Sputnik V Impfstoff mit hoher Wirksamkeit
Forscher attestieren dem Vakzin eine Wirksamkeit von nahezu 92 Prozent

Das Zulassungsverfahren für Sputnik V läuft

Das Zulassungsverfahren für das Vakzin ist derzeit bei der EU-Arzneimittelbehörde Ema noch im Gange. Mittlerweile ist Italien schon das vierte Land, das nicht auf die Resultate des Zulassungsverfahren warten möchte.
Weitere Länder sind Tschechien, Ungarn oder die Slowakei, in denen Sputnik V bereits zugelassen wurde oder derzeit nationale Zulassungsverfahren laufen.

Unstimmigkeiten über die Sicherheit des Vakzins?

Zu diesem Thema äußern sich die Entwickler von Sputnik äußerst kritisch. Ihrer Meinung nach agiere die Ema nur bedingt neutral. Via Sputnik-Twitter-Kanal forderten die Wissenschaftler eine Entschuldigung von Ema-Chefin Christa Wirthumer-Hoche ein.

Die Vertreterin der Zulassungsbehörde warnte die EU-Staaten vor einigen Tagen davor, den Impfstoff einfach in Eigenregie zuzulassen.

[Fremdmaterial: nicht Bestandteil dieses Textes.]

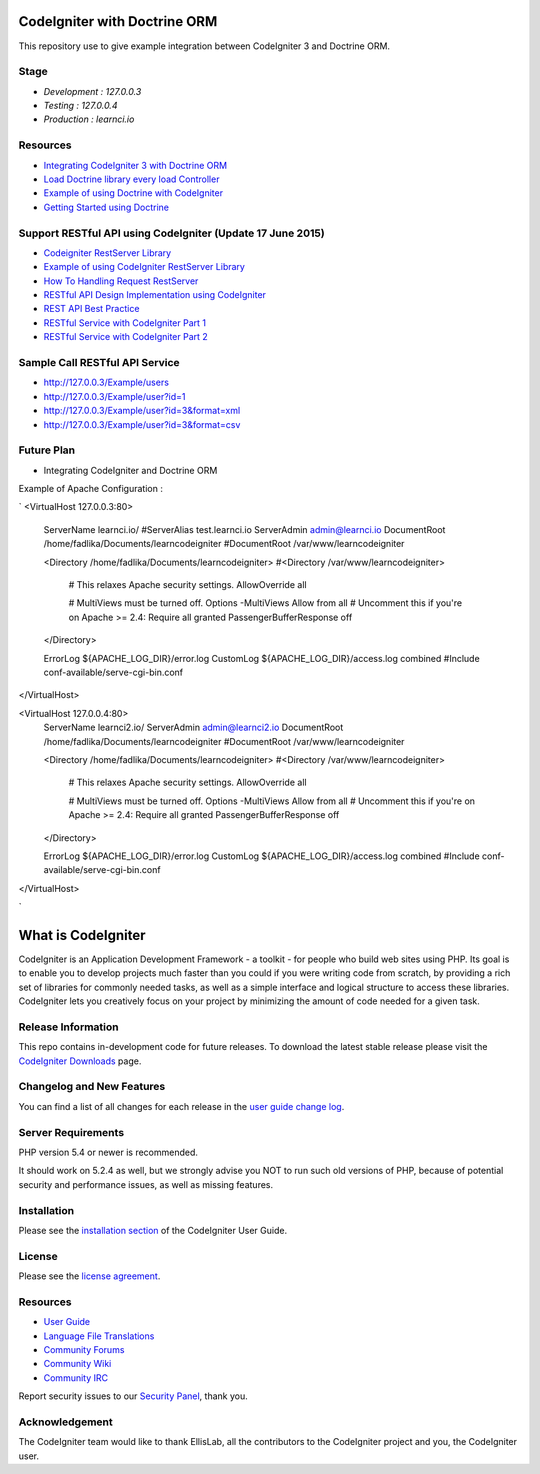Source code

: #############################
CodeIgniter with Doctrine ORM
#############################

This repository use to give example integration between CodeIgniter 3 and Doctrine ORM.

*********
Stage
*********
-  `Development : 127.0.0.3`
-  `Testing : 127.0.0.4`
-  `Production : learnci.io`

*********
Resources
*********
-  `Integrating CodeIgniter 3 with Doctrine ORM <http://blog.beheist.com/integrating-codeigniter-and-doctrine-2-orm-with-composer/>`_
-  `Load Doctrine library every load Controller <http://wildlyinaccurate.com/integrating-doctrine-2-with-codeigniter-2/>`_
-  `Example of using Doctrine with CodeIgniter <http://joelverhagen.com/blog/2011/05/setting-up-codeigniter-2-with-doctrine-2-the-right-way/>`_
-  `Getting Started using Doctrine <http://docs.doctrine-project.org/projects/doctrine-orm/en/latest/tutorials/getting-started.html>`_


*********
Support RESTful API using CodeIgniter (Update 17 June 2015)
*********
-  `Codeigniter RestServer Library <https://github.com/chriskacerguis/codeigniter-restserver>`_
-  `Example of using CodeIgniter RestServer Library <https://github.com/awhitney42/codeigniter-restserver-resources>`_
-  `How To Handling Request RestServer <https://github.com/chriskacerguis/codeigniter-restserver#handling-requests>`_
-  `RESTful API Design Implementation using CodeIgniter <http://www.slideshare.net/appleboy/restful-api-design-implementation-with-codeigniter-php-framework?related=1>`_
-  `REST API Best Practice <http://www.slideshare.net/sachingk30/rest-api-best-practices-implementing-in-codeigniter>`_
-  `RESTful Service with CodeIgniter Part 1 <http://outergalactic.org/blog/restful-services-with-codeigniter/>`_
-  `RESTful Service with CodeIgniter Part 2 <http://adamwhitney.net/blog/?p=707>`_

*********
Sample Call RESTful API Service
*********
-  http://127.0.0.3/Example/users
-  http://127.0.0.3/Example/user?id=1 
-  http://127.0.0.3/Example/user?id=3&format=xml 
-  http://127.0.0.3/Example/user?id=3&format=csv

*********
Future Plan
*********
-  Integrating CodeIgniter and Doctrine ORM



Example of Apache Configuration :

`
<VirtualHost 127.0.0.3:80>
	ServerName learnci.io/
	#ServerAlias test.learnci.io
	ServerAdmin admin@learnci.io
	DocumentRoot /home/fadlika/Documents/learncodeigniter
	#DocumentRoot /var/www/learncodeigniter

	<Directory /home/fadlika/Documents/learncodeigniter>
	#<Directory /var/www/learncodeigniter>
		# This relaxes Apache security settings.
		AllowOverride all
		
		# MultiViews must be turned off.
		Options -MultiViews
		Allow from all
		# Uncomment this if you're on Apache >= 2.4:
		Require all granted
		PassengerBufferResponse off
	</Directory>

	ErrorLog ${APACHE_LOG_DIR}/error.log
	CustomLog ${APACHE_LOG_DIR}/access.log combined
	#Include conf-available/serve-cgi-bin.conf
</VirtualHost>

<VirtualHost 127.0.0.4:80>
	ServerName learnci2.io/
	ServerAdmin admin@learnci2.io
	DocumentRoot /home/fadlika/Documents/learncodeigniter
	#DocumentRoot /var/www/learncodeigniter

	<Directory /home/fadlika/Documents/learncodeigniter>
	#<Directory /var/www/learncodeigniter>
		# This relaxes Apache security settings.
		AllowOverride all
		
		# MultiViews must be turned off.
		Options -MultiViews
		Allow from all
		# Uncomment this if you're on Apache >= 2.4:
		Require all granted
		PassengerBufferResponse off
	</Directory>

	ErrorLog ${APACHE_LOG_DIR}/error.log
	CustomLog ${APACHE_LOG_DIR}/access.log combined
	#Include conf-available/serve-cgi-bin.conf
</VirtualHost>

`


###################
What is CodeIgniter
###################

CodeIgniter is an Application Development Framework - a toolkit - for people
who build web sites using PHP. Its goal is to enable you to develop projects
much faster than you could if you were writing code from scratch, by providing
a rich set of libraries for commonly needed tasks, as well as a simple
interface and logical structure to access these libraries. CodeIgniter lets
you creatively focus on your project by minimizing the amount of code needed
for a given task.

*******************
Release Information
*******************

This repo contains in-development code for future releases. To download the
latest stable release please visit the `CodeIgniter Downloads
<http://www.codeigniter.com/download>`_ page.

**************************
Changelog and New Features
**************************

You can find a list of all changes for each release in the `user
guide change log <https://github.com/bcit-ci/CodeIgniter/blob/develop/user_guide_src/source/changelog.rst>`_.

*******************
Server Requirements
*******************

PHP version 5.4 or newer is recommended.

It should work on 5.2.4 as well, but we strongly advise you NOT to run
such old versions of PHP, because of potential security and performance
issues, as well as missing features.

************
Installation
************

Please see the `installation section <http://www.codeigniter.com/user_guide/installation/index.html>`_
of the CodeIgniter User Guide.

*******
License
*******

Please see the `license
agreement <https://github.com/bcit-ci/CodeIgniter/blob/develop/user_guide_src/source/license.rst>`_.

*********
Resources
*********

-  `User Guide <http://www.codeigniter.com/docs>`_
-  `Language File Translations <https://github.com/bcit-ci/codeigniter3-translations>`_
-  `Community Forums <http://forum.codeigniter.com/>`_
-  `Community Wiki <https://github.com/bcit-ci/CodeIgniter/wiki>`_
-  `Community IRC <http://www.codeigniter.com/irc>`_

Report security issues to our `Security Panel <mailto:security@codeigniter.com>`_, thank you.

***************
Acknowledgement
***************

The CodeIgniter team would like to thank EllisLab, all the
contributors to the CodeIgniter project and you, the CodeIgniter user.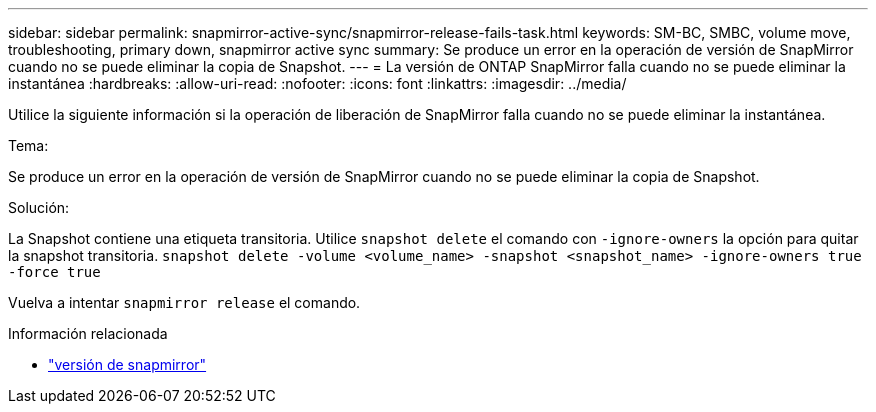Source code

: ---
sidebar: sidebar 
permalink: snapmirror-active-sync/snapmirror-release-fails-task.html 
keywords: SM-BC, SMBC, volume move, troubleshooting, primary down, snapmirror active sync 
summary: Se produce un error en la operación de versión de SnapMirror cuando no se puede eliminar la copia de Snapshot. 
---
= La versión de ONTAP SnapMirror falla cuando no se puede eliminar la instantánea
:hardbreaks:
:allow-uri-read: 
:nofooter: 
:icons: font
:linkattrs: 
:imagesdir: ../media/


[role="lead"]
Utilice la siguiente información si la operación de liberación de SnapMirror falla cuando no se puede eliminar la instantánea.

.Tema:
Se produce un error en la operación de versión de SnapMirror cuando no se puede eliminar la copia de Snapshot.

.Solución:
La Snapshot contiene una etiqueta transitoria. Utilice `snapshot delete` el comando con `-ignore-owners` la opción para quitar la snapshot transitoria.
`snapshot delete -volume <volume_name> -snapshot <snapshot_name> -ignore-owners true -force true`

Vuelva a intentar `snapmirror release` el comando.

.Información relacionada
* link:https://docs.netapp.com/us-en/ontap-cli/snapmirror-release.html["versión de snapmirror"^]


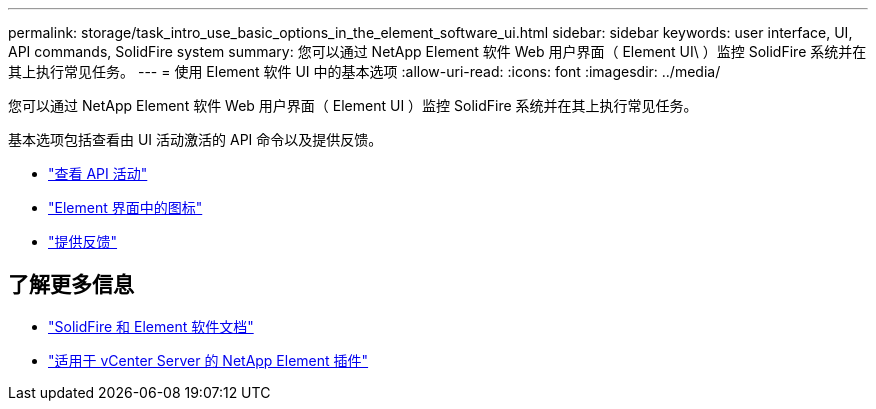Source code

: ---
permalink: storage/task_intro_use_basic_options_in_the_element_software_ui.html 
sidebar: sidebar 
keywords: user interface, UI, API commands, SolidFire system 
summary: 您可以通过 NetApp Element 软件 Web 用户界面（ Element UI\ ）监控 SolidFire 系统并在其上执行常见任务。 
---
= 使用 Element 软件 UI 中的基本选项
:allow-uri-read: 
:icons: font
:imagesdir: ../media/


[role="lead"]
您可以通过 NetApp Element 软件 Web 用户界面（ Element UI ）监控 SolidFire 系统并在其上执行常见任务。

基本选项包括查看由 UI 活动激活的 API 命令以及提供反馈。

* link:task_intro_view_api_activity_in_real_time.html["查看 API 活动"]
* link:reference_intro_icon_reference.html["Element 界面中的图标"]
* link:task_intro_provide_feedback.html["提供反馈"]




== 了解更多信息

* https://docs.netapp.com/us-en/element-software/index.html["SolidFire 和 Element 软件文档"]
* https://docs.netapp.com/us-en/vcp/index.html["适用于 vCenter Server 的 NetApp Element 插件"^]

Daraufhin nahmen die Sputnik-Entwickler Stellung. Nach Ihrer Ansicht werfe dieses Verhalten ernsthafte Fragen über eine etwaig politische Einflussnahme auf den Zulassungsprozess auf. Dmitry Peskow als Sprecher des russischen Präsidialamtes bezeichnete diese Reaktion als unangemessen und bedauerlich.

Die endgültige Entscheidung ist noch nicht gefallen

Zu dieser Behauptung wollte die Ema wiederum nicht Stellung nehmen. Nach aktuellem Stand ist noch unklar, ab wann die Zulassung des Impfstoffs für die EU folgen könnte. Informationen der Entwickler zufolge ist Sputnik V bereits in 46 Ländern zugelassen.